- 2 lbs boneless, skinless chicken breasts, thinly sliced
- 1/2 tablespoon Creole seasoning
- 1/2 tablespoon Cilantro Mojo Seasoning (Tupperware)
- 1 tablespoon vegetable oil
- 10 oz bag rainbow slaw mix
- ¼ cup minced fresh cilantro
- 2 jalapenos, seeded and minced
- 2 tablespoons fresh lime juice
- 1 teaspoon honey
- ¼ teaspoon salt
- 10-count package taco size flour tortillas
- Pico de gallo
- Sour Cream
Sprinkle chicken with Creole & Cilantro Mojo seasonings. In a large skillet, heat oil over medium-high heat. Add chicken, and cook, stirring frequently, for 6 minutes, or until cooked through. Combine coleslaw mix, cilantro, jalapenos, lime juice, honey, and salt in a bowl. Serve chicken, pico, sour cream and slaw on tortillas.

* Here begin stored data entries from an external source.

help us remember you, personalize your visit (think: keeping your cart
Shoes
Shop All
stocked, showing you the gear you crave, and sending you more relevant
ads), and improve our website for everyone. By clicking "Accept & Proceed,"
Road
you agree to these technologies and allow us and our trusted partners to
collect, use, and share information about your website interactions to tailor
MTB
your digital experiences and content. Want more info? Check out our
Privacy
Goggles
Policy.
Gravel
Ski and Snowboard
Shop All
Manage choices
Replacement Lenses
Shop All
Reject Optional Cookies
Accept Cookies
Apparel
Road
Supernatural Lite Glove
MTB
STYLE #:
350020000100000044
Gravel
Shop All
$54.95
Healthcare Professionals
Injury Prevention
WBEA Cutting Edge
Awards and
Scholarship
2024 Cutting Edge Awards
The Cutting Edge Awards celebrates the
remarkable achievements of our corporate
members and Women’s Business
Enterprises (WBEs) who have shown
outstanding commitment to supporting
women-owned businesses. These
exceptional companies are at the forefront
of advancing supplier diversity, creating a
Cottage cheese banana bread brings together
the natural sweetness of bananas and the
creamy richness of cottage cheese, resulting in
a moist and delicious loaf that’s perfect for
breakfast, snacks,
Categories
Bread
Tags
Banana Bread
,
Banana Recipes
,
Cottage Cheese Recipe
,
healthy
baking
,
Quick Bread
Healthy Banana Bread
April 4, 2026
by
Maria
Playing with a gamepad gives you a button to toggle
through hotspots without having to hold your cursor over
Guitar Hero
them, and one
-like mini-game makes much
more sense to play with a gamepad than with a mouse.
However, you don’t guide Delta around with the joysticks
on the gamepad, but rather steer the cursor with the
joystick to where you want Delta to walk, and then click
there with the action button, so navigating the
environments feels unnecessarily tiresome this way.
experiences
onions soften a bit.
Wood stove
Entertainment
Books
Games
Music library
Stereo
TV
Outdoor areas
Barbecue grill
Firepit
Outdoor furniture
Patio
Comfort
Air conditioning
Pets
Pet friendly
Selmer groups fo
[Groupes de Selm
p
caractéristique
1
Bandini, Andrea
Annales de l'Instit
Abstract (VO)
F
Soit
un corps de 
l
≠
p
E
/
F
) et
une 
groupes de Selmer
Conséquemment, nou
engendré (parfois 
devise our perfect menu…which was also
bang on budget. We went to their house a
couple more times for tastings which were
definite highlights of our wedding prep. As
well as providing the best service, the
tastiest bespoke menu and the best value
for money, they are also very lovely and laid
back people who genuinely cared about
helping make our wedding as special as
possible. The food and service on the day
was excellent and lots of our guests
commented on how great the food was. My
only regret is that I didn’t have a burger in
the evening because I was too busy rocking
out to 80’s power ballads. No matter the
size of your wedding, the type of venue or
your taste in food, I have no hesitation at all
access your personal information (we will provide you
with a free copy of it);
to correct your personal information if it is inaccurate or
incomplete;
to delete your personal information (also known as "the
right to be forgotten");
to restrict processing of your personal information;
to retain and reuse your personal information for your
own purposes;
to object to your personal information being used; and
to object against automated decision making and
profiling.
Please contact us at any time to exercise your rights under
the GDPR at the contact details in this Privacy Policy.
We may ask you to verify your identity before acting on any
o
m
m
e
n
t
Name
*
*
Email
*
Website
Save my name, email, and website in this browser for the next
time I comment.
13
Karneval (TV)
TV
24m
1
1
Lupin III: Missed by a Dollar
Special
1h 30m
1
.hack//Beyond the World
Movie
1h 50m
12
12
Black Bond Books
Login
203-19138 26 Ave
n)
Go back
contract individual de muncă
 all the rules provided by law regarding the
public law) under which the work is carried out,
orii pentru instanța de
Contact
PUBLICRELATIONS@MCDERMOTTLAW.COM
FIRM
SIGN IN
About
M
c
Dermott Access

The original recipe calls for 1 Tablespoon of Creole seasoning, but I just love the Mojo seasoning so much I had to use it. I was also surprised how much I liked the slaw. I didn't think it was going to have enough liquid but it really was very good and was not too spicy. I made the slaw in advance to let the ingredients marry before serving. I served this with Spanish rice.